Hal ini dapat memengaruhi keberhasilan penangkaran pejantan setelah dilepasliarkan ke alam liar. Konsekuensinya, kami mengajari anak-anak tawanan untuk bernyanyi dengan benar dengan memutar rekaman lagu-lagu kami yang “tepat” dari burung liar di Blue Mountains.

Lagu terakhir para pemakan madu?

Mempertahankan budaya hewan di populasi liar dan penangkaran semakin diakui sebagai hal yang penting untuk mencegah kepunahan. Budaya ini tidak hanya mencakup nyanyian, tetapi juga perilaku penting lainnya seperti rute migrasi dan strategi pemberian makan .

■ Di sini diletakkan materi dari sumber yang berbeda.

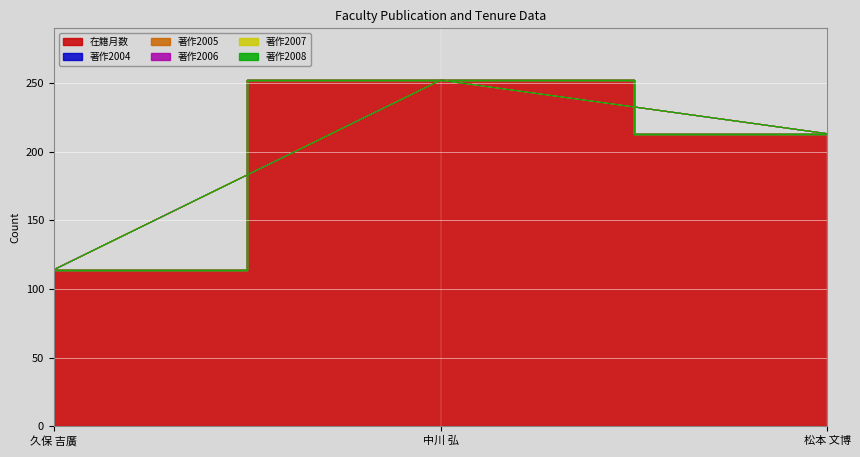

Reading left to right, what are all the values shown in this chart?

在籍月数: 久保 吉廣=114	中川 弘=252	松本 文博=213
著作2004: 久保 吉廣=0	中川 弘=0	松本 文博=0
著作2005: 久保 吉廣=0	中川 弘=0	松本 文博=0
著作2006: 久保 吉廣=0	中川 弘=0	松本 文博=0
著作2007: 久保 吉廣=0	中川 弘=0	松本 文博=0
著作2008: 久保 吉廣=0	中川 弘=0	松本 文博=0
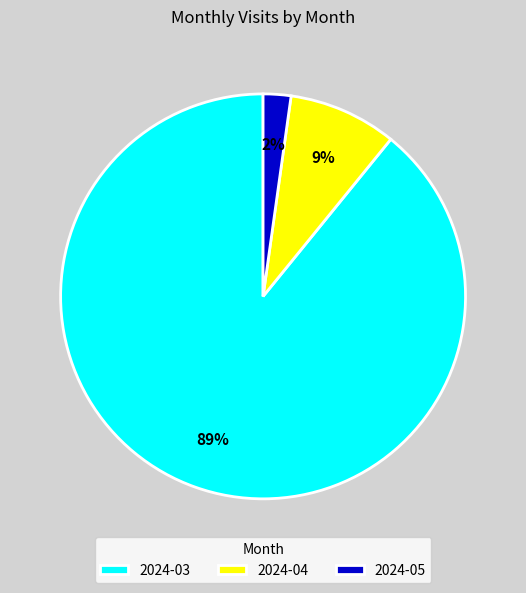

To the nearest percent, what percentage of the pie is 2024-03?

89%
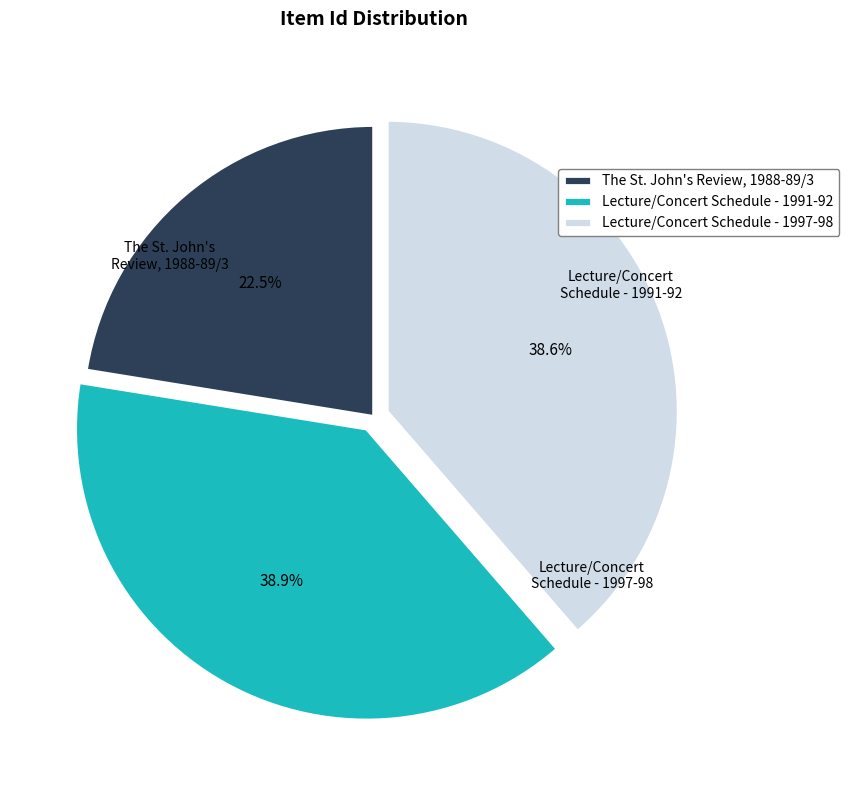

What percentage is NOT represented by The St. John's Review, 1988-89/3?

77.5%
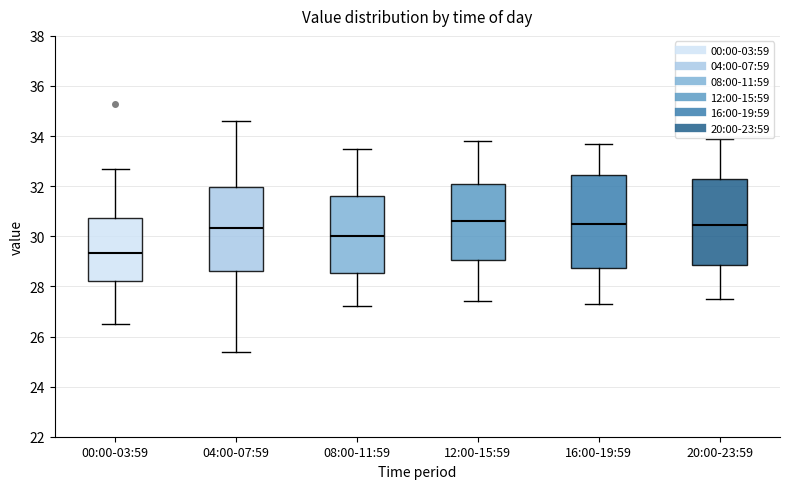

Reading left to right, transcribe this box plot: for each box, give where its median line is, the range the box spans, and where its two whiskers end, as read against the y-axis. The values are not printed on the chart, so give them approximately, as read against the axis.

00:00-03:59: median 29.4, box 28.2 to 30.8, whiskers 26.6 to 32.8
04:00-07:59: median 30.4, box 28.6 to 32.0, whiskers 25.4 to 34.6
08:00-11:59: median 30.0, box 28.6 to 31.6, whiskers 27.2 to 33.6
12:00-15:59: median 30.6, box 29.0 to 32.2, whiskers 27.4 to 33.8
16:00-19:59: median 30.6, box 28.8 to 32.4, whiskers 27.4 to 33.8
20:00-23:59: median 30.4, box 28.8 to 32.2, whiskers 27.6 to 34.0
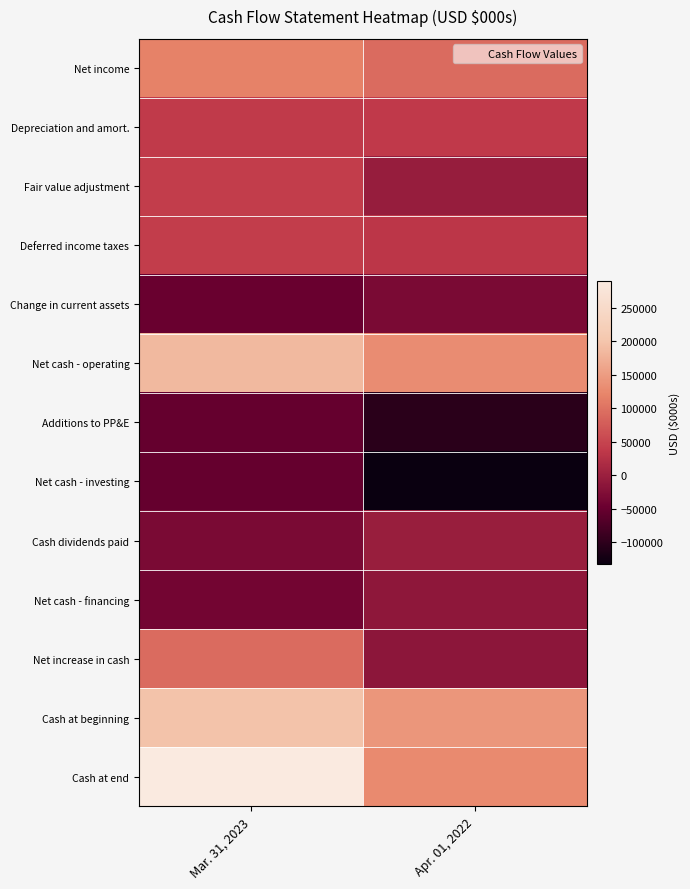

Which has a higher value, Mar. 31, 2023 or Apr. 01, 2022?

Mar. 31, 2023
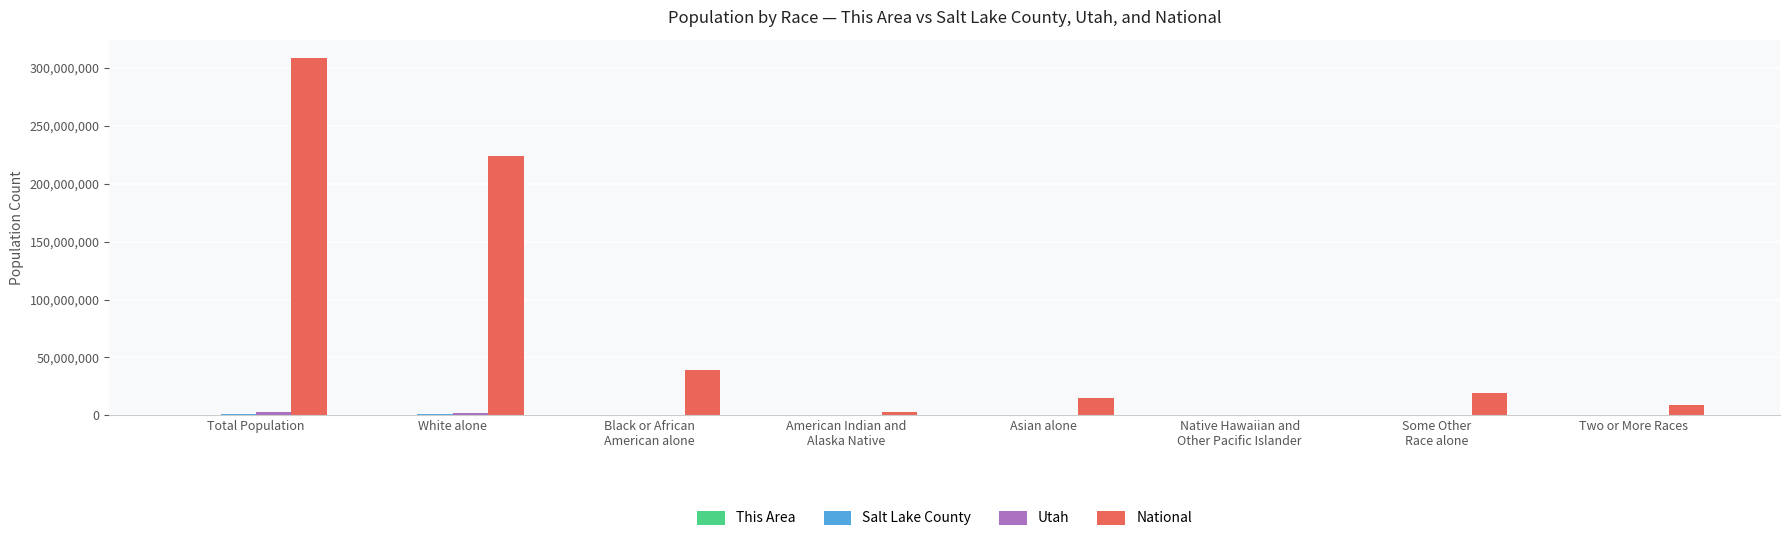

Are the bars horizontal?

No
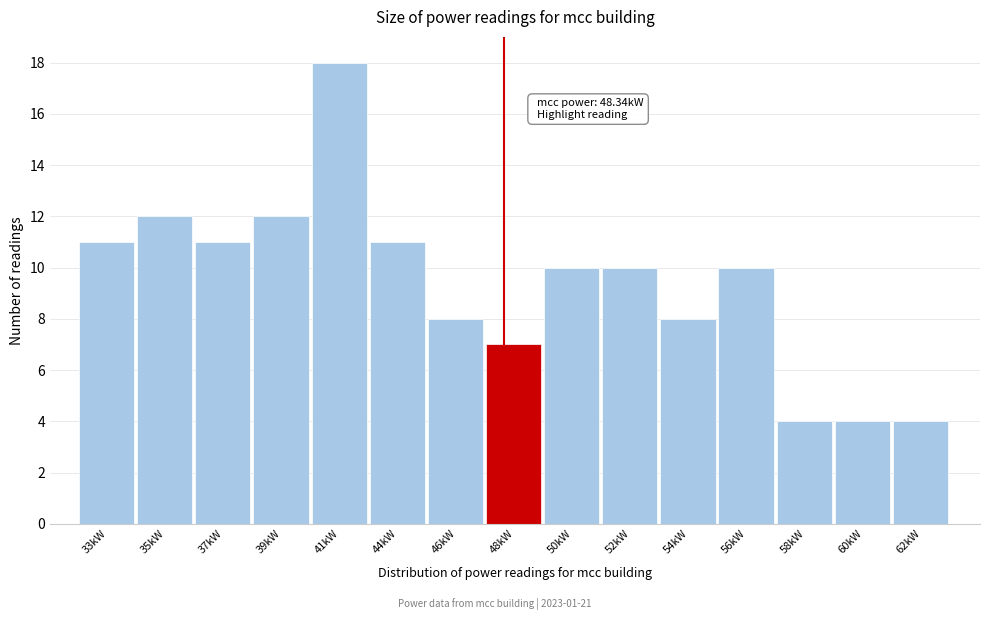

Reading left to right, list all the values displayed in this chart.

11	12	11	12	18	11	8	7	10	10	8	10	4	4	4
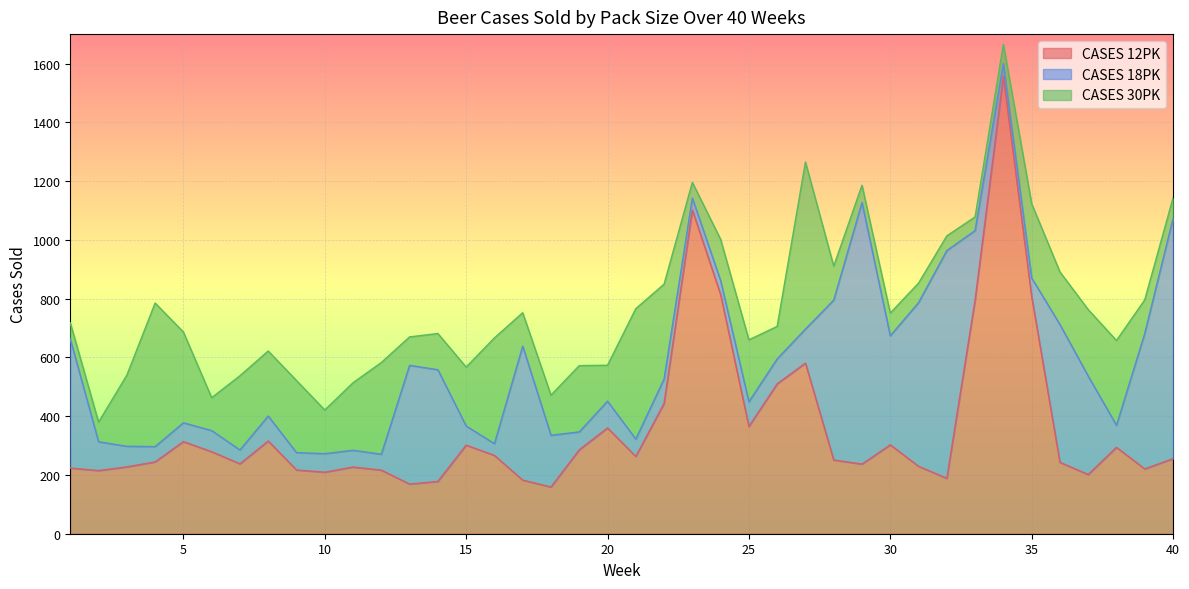

Reading left to right, extract all data points from this chart.

CASES 12PK: 223.5	215.0	227.5	244.5	313.5	279.0	238.0	315.5	217.0	209.5	227.0	216.5	169.0	178.0	301.5	266.5	182.5	159.0	285.5	360.0	263.0	443.5	1101.5	814.0	365.0	510.0	580.5	251.0	237.0	302.5	229.5	188.5	795.5	1556.5	807.5	243.0	201.5	294.0	220.5	255.5
CASES 18PK: 439.0	98.0	70.0	52.0	64.0	72.0	47.0	85.0	59.0	63.0	57.0	54.0	404.0	380.0	65.0	40.0	456.0	176.0	61.0	91.0	59.0	83.0	41.0	47.0	84.0	85.0	116.0	544.0	890.0	371.0	557.0	775.0	236.0	43.0	63.0	469.0	335.0	75.0	461.0	817.0
CASES 30PK: 55.0	66.8	242.0	488.5	308.8	111.8	252.5	221.2	245.2	148.5	229.8	312.0	96.8	123.2	200.5	359.8	113.5	136.5	225.5	122.2	443.8	322.8	53.0	140.8	210.8	110.5	568.2	115.5	58.8	77.2	66.2	50.0	46.5	65.8	252.8	179.0	226.2	288.5	114.2	70.0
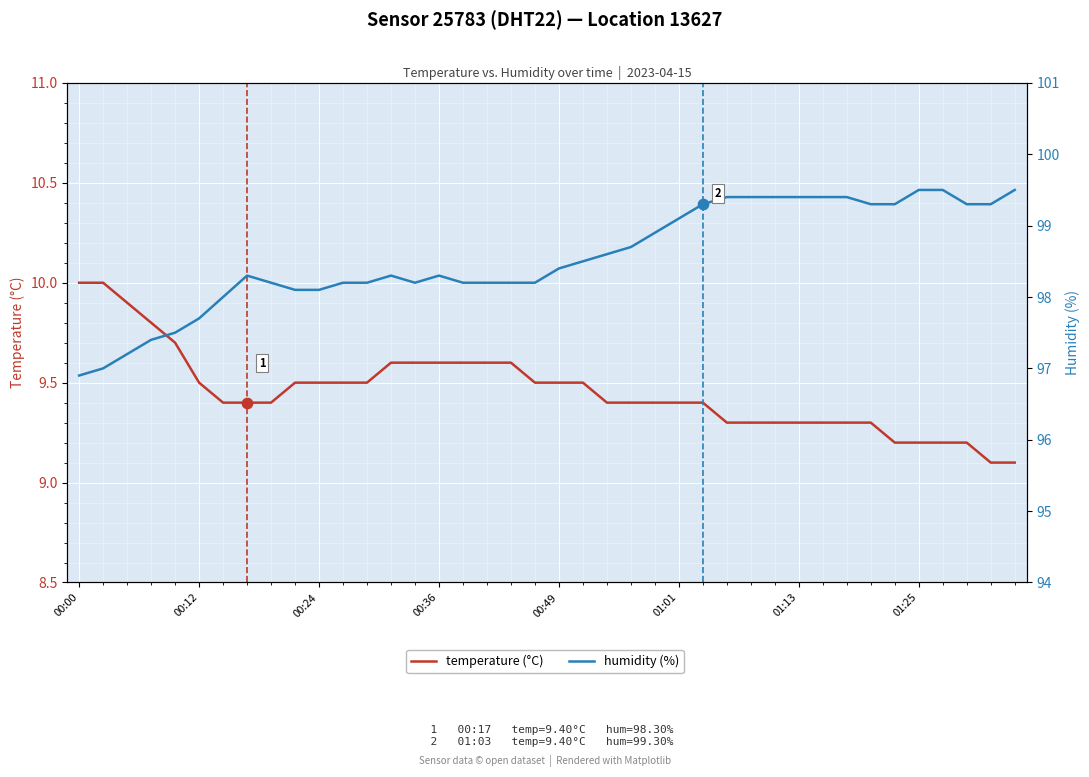

Is the value of humidity (%) at 13 greater than the value of temperature (°C) at 31?

Yes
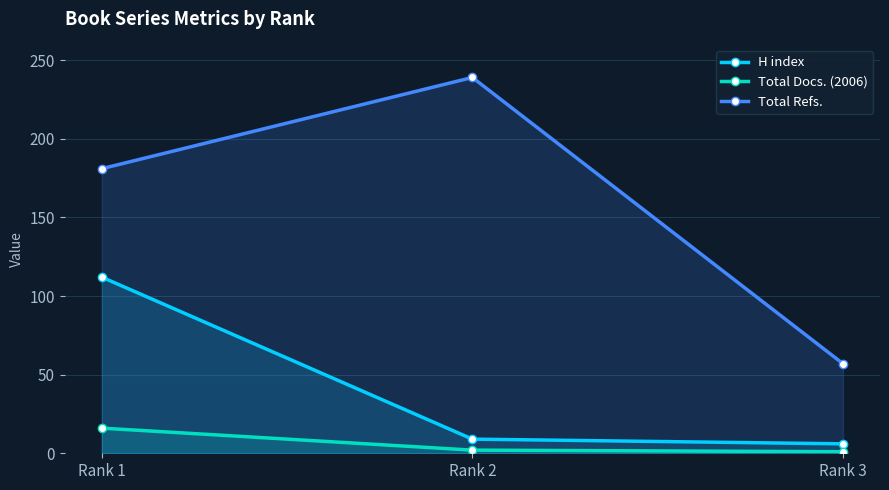

At how many categories does at least one series exceed 214?

1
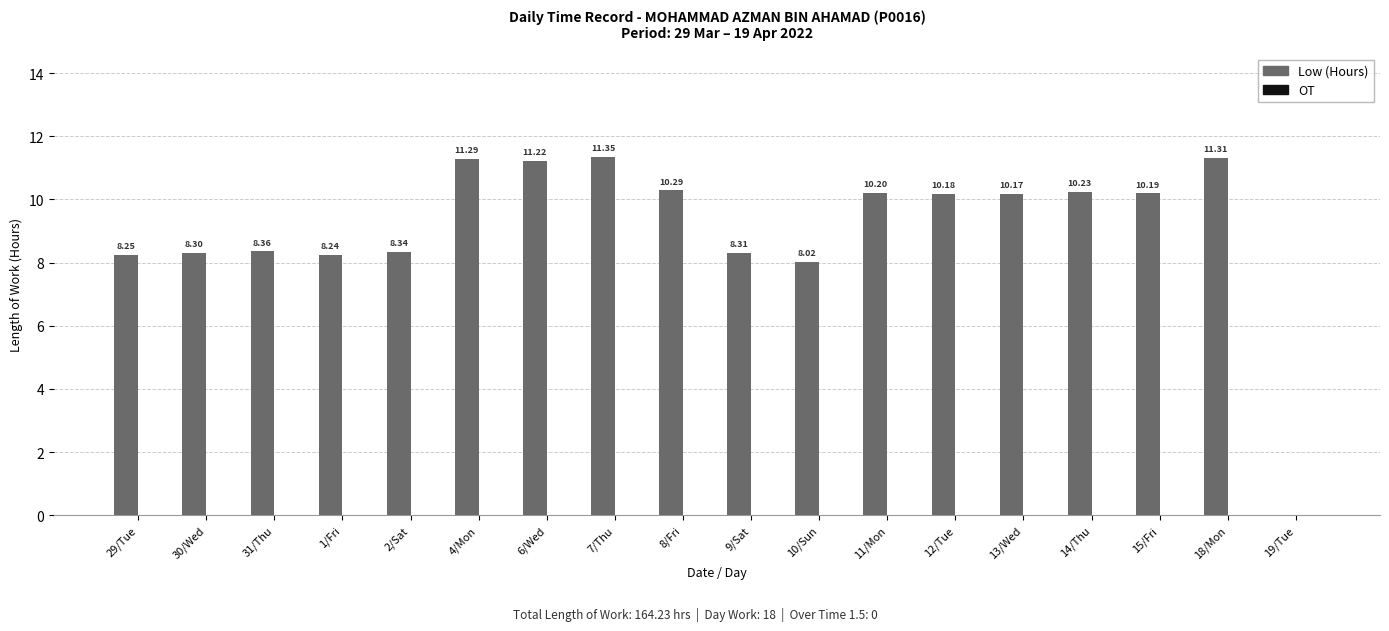

Approximately how many times larger is the value at 29/Tue compared to 31/Thu?

1.0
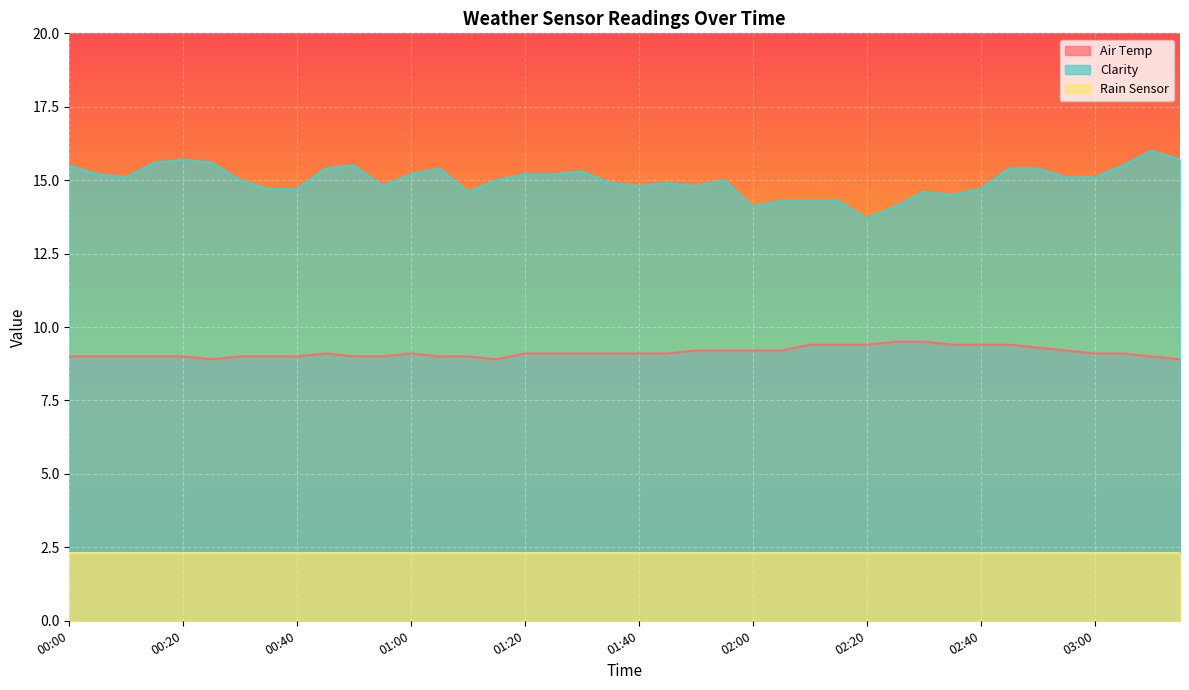

How many values in the Air Temp series are below 9?

3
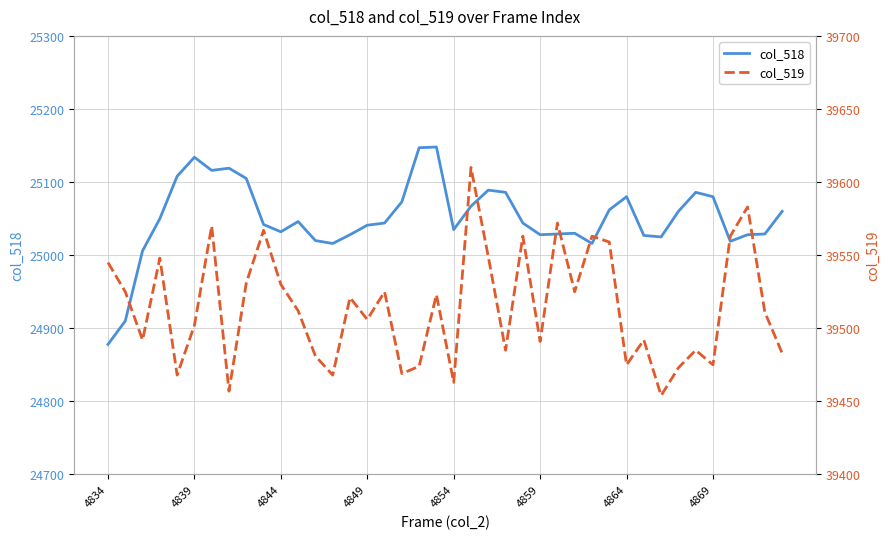

How many data points in col_519 are less than 39512?

20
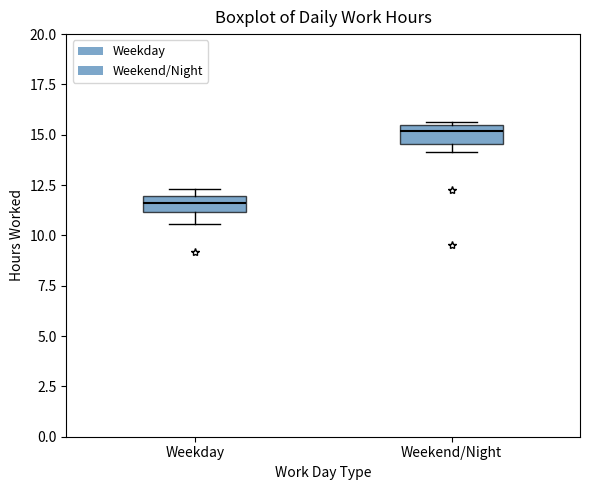

Where does the lower whisker of the box for Weekday end on the y-axis? The values are not printed on the chart, so give them approximately, as read against the axis.

10.5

Hilangnya budaya nyanyian lebah mungkin menjadi peringatan terakhir bahwa spesies ini menuju kepunahan. Ini adalah aspek konservasi spesies yang tidak bisa kita abaikan.

Kita harus segera memulihkan dan melindungi habitat penangkaran, melindungi sarang dari pemangsa , dan mengajari burung penangkaran untuk berkicau. Kita juga harus mengatasi perubahan iklim, yang mengancam habitat spesies. Jika tidak, generasi mendatang mungkin tidak akan pernah mendengar nada merdu pemakan madu di alam liar.